O presidente da Ordem dos Advogados do Brasil no Rio de Janeiro (OAB-RJ), Wadih Dasmou, criticou nesta quinta-feira a política de segurança do Rio. "Mortes a rodo são o resultado da política de segurança do Estado. Enquanto perdurar essa declaração de guerra, a OAB vai investigar", disse Dasmou.

A OAB-RJ e o Ministério Público do Estado informaram que irão acompanhar atentamente os inquéritos policiais sobre a morte de dez pessoas durante uma operação da Polícia Civil em favelas da zona oeste do Rio na quarta-feira. O presidente da OAB-RJ disse que advogados da instituição participarão das investigações sobre o caso.

Segundo a polícia, os dez mortos eram suspeitos de tráfico de drogas. Entre eles estavam dois menores de idade. Dez escolas e seis creches da rede municipal em Senador Camará, Bangu, Santíssimo e Jabour ficaram fechadas e mais de 6 mil crianças ficaram sem aulas no primeiro dia do ano letivo.
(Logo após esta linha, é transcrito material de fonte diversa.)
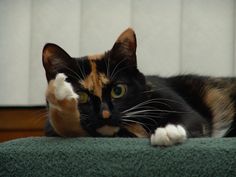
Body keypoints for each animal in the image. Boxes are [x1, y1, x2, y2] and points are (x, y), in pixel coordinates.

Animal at [42, 28, 236, 147]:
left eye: (118, 91)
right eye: (81, 96)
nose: (105, 114)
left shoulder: (171, 98)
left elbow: (192, 119)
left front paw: (168, 132)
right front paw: (60, 97)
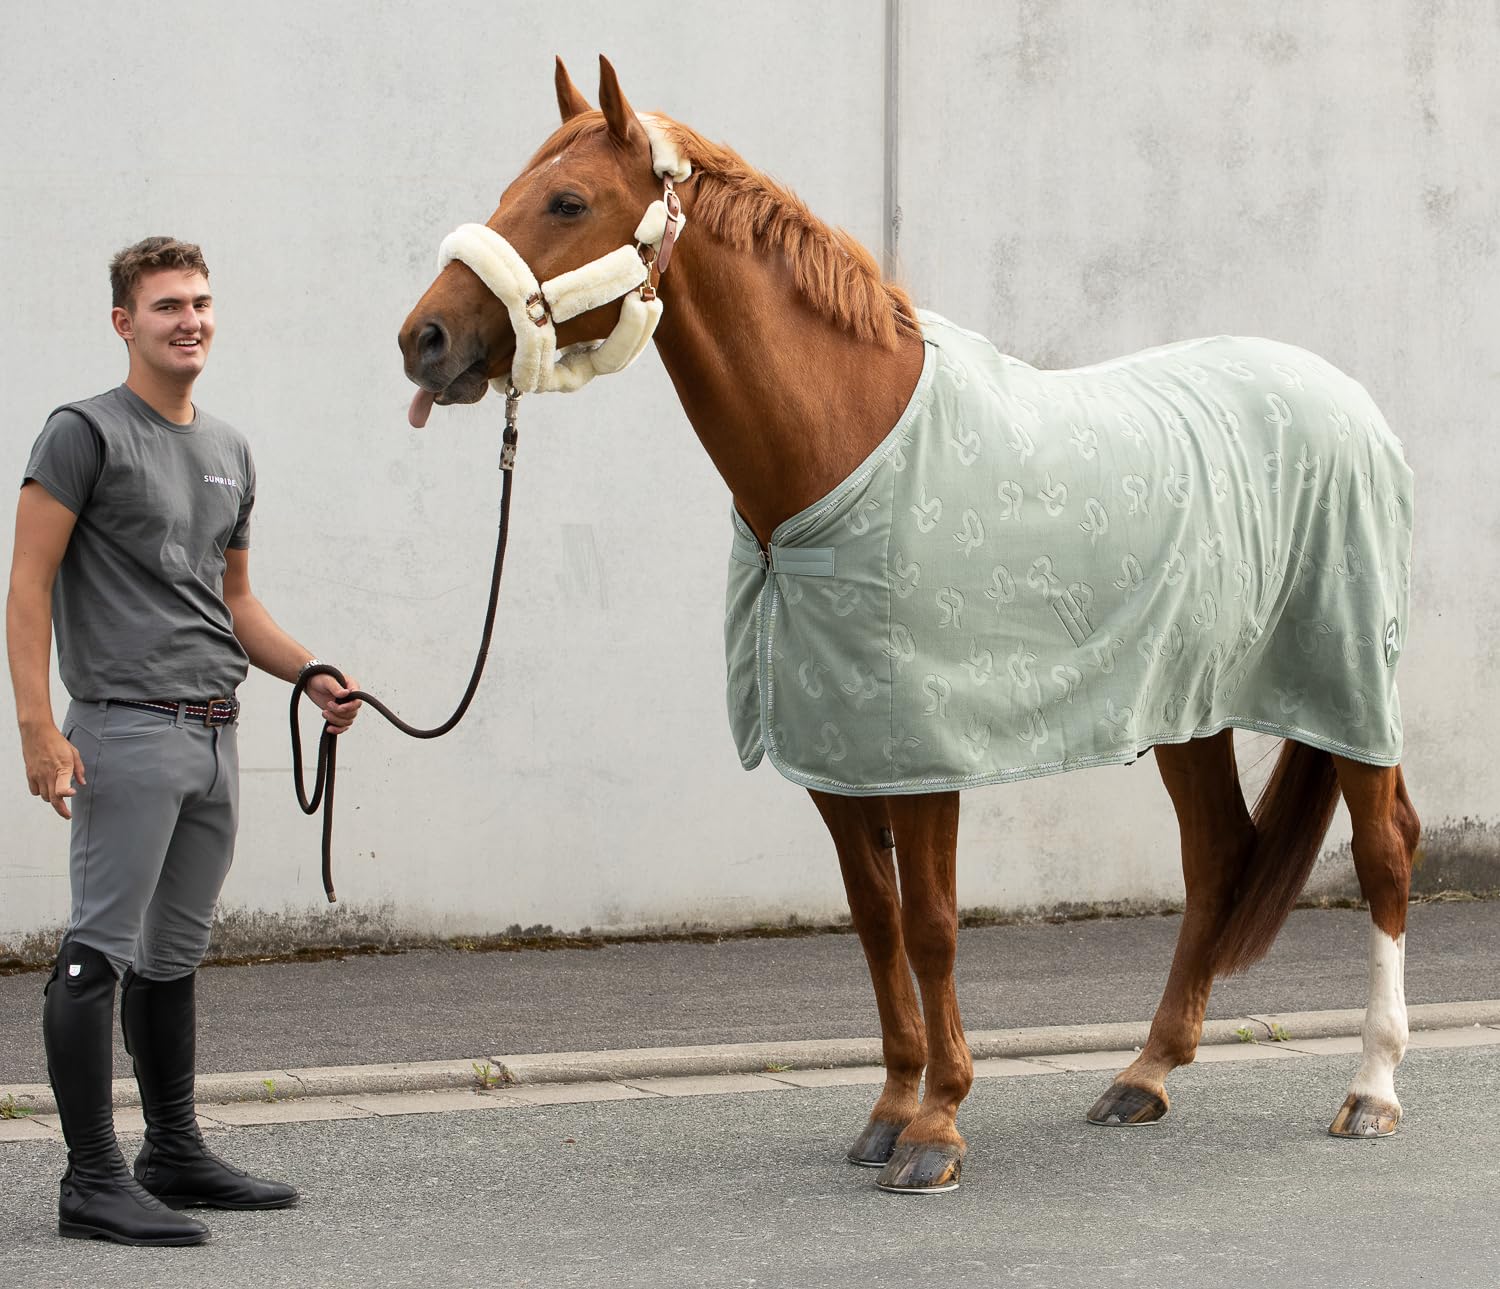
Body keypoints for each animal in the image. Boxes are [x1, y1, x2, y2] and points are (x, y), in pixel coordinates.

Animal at [397, 56, 1420, 1195]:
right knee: (1215, 860)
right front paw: (890, 1108)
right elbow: (877, 925)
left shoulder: (924, 753)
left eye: (569, 203)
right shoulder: (839, 759)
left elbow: (931, 929)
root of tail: (1350, 402)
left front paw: (939, 1125)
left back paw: (1372, 1089)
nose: (423, 340)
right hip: (1188, 708)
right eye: (509, 192)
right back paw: (1144, 1073)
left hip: (1348, 684)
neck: (843, 446)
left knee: (1386, 851)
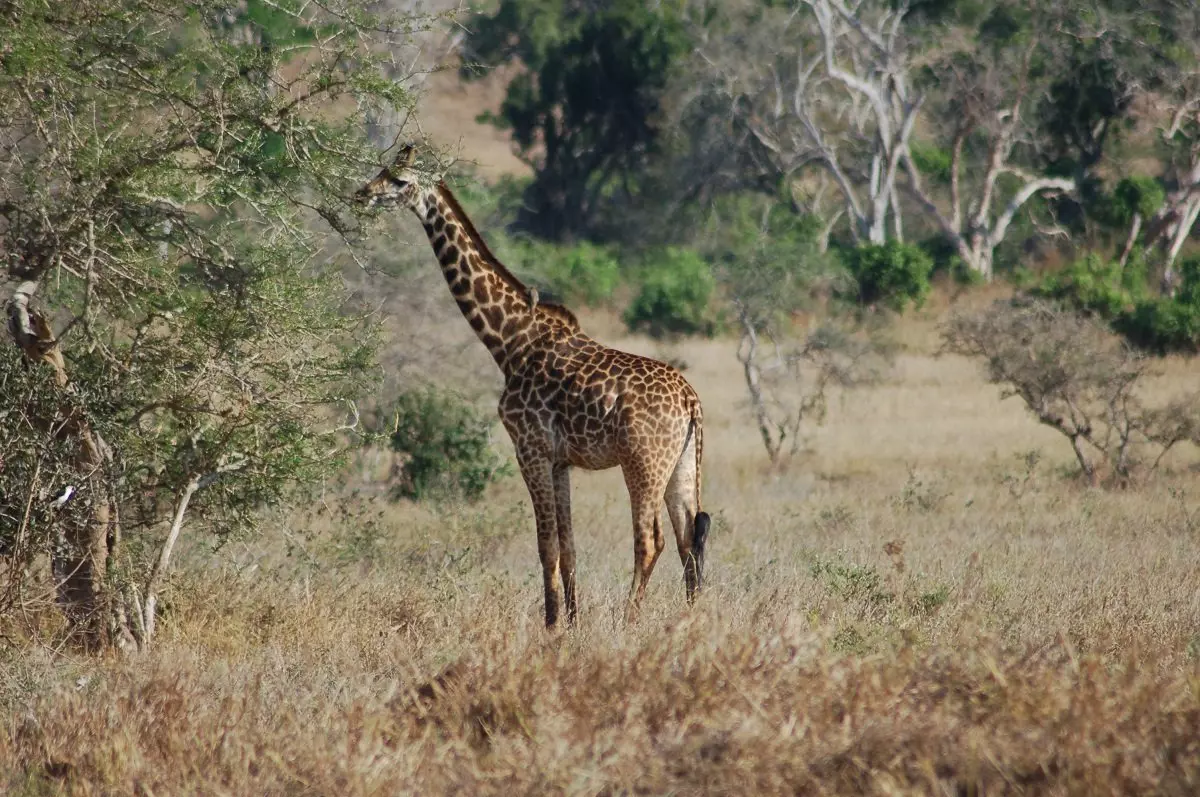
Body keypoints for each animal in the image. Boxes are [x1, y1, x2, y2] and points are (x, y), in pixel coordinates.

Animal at [355, 145, 711, 627]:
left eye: (399, 180)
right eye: (382, 168)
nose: (362, 194)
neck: (509, 341)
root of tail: (690, 401)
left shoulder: (529, 448)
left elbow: (545, 545)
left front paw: (552, 624)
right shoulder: (560, 460)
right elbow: (568, 545)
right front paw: (574, 621)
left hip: (643, 462)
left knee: (651, 539)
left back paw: (627, 620)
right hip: (682, 464)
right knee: (688, 536)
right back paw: (690, 620)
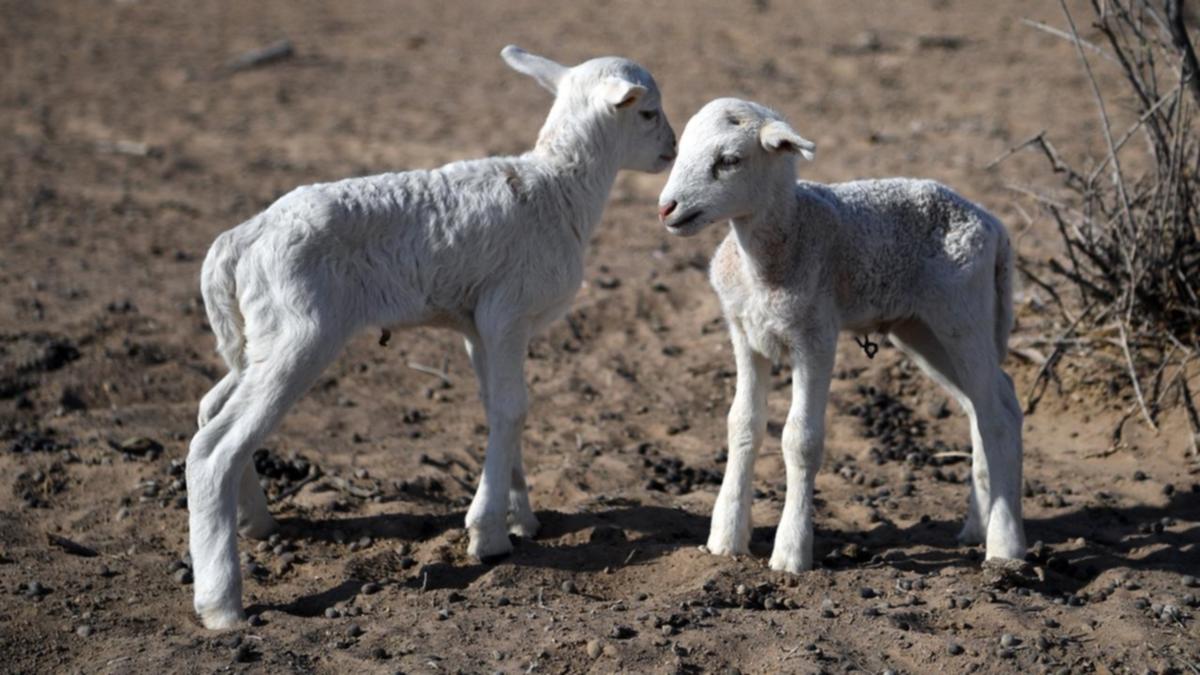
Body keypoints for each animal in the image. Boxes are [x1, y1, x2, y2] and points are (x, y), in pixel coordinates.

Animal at [188, 46, 677, 629]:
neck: (556, 190)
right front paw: (487, 536)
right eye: (647, 113)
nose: (672, 150)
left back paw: (255, 523)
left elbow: (500, 408)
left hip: (256, 337)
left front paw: (521, 518)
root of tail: (242, 238)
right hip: (299, 333)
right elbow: (514, 407)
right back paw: (221, 602)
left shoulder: (479, 325)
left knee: (211, 407)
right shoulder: (507, 311)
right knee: (214, 449)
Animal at [657, 98, 1025, 573]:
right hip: (922, 331)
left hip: (965, 315)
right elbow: (742, 425)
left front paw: (791, 553)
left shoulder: (815, 337)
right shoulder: (744, 333)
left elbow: (801, 440)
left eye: (730, 160)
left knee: (997, 415)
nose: (666, 208)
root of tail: (993, 223)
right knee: (986, 404)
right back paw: (976, 528)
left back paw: (1005, 545)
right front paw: (725, 539)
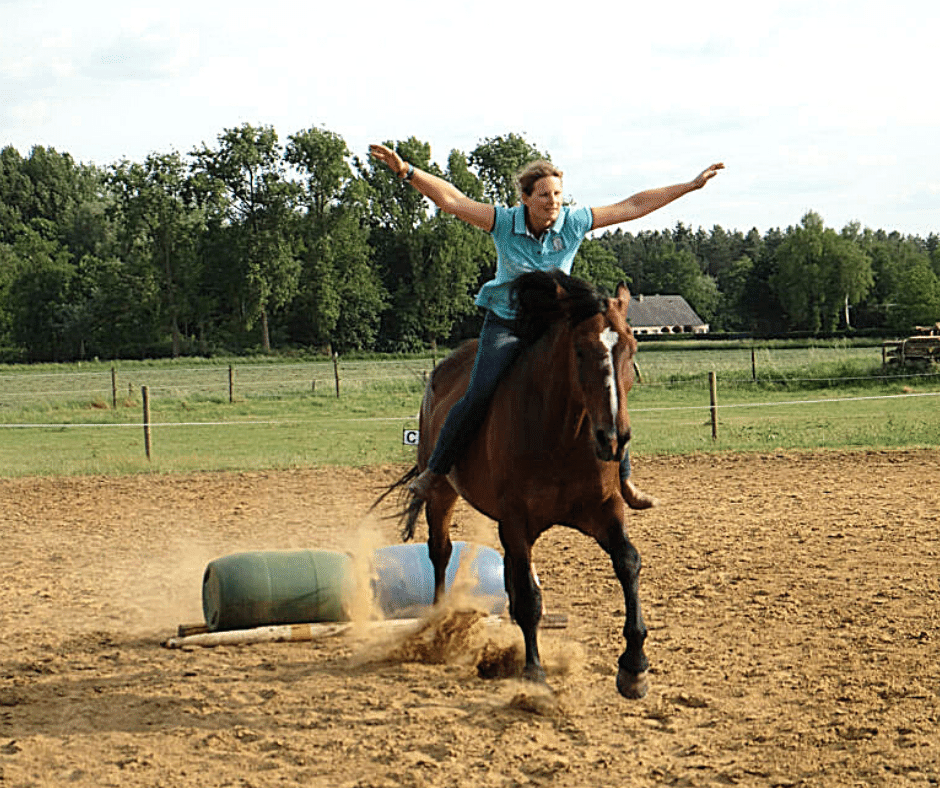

A polícia disse que os suspeitos morreram em confronto com agentes nas favelas da Coréia, Vila Aliança, Rebu e Taquaral. Com apoio da Polícia Militar, cerca de 300 agentes de delegacias especializadas vasculharam ruas e casas nas quatro comunidades à procura do suposto chefe do tráfico Márcio da Silva Lima, o Tola. Segundo o Tribunal de Justiça do Rio, nove dos dez mortos não tinham antecedentes criminais.

O subprocurador geral da Justiça de Direitos Humanos do Ministério Público, Leonardo Chaves, disse que pediu ao chefe da Polícia Civil, Gilberto Ribeiro, e ao comandante-geral da Polícia Militar, Gilson Pitta, informações sobre como ocorreram as mortes e se as escolas que tiveram as aulas canceladas foram avisadas com antecedência de que haveria uma operação nas comunidades.

Chaves espera receber, o mais rápido possível, informações do Instituto Médico Legal sobre os supostos criminosos assassinados. "É bom que se diga que nós queremos que a polícia faça o seu trabalho, mas dentro da lei. Mandaram 300 policiais para cumprir três mandados e o resultado? Nenhum deles foi preso, tivemos dez mortos e 6,5 mil crianças sem aula", disse o subprocurador.

Ele defendeu ainda a criação de uma perícia independente da que está sendo feita pelo Estado. O subprocurador não quer, por enquanto, cogitar a possibilidade de ter havido execução na operação policial. "Nós temos nossos próprios peritos e vamos usá-los se for preciso", disse Chaves.

A ouvidoria do Ministério Público pediu que testemunhas entrem em contato atraves do telefone 127, para ajudar a esclarecer como ocorreram as mortes.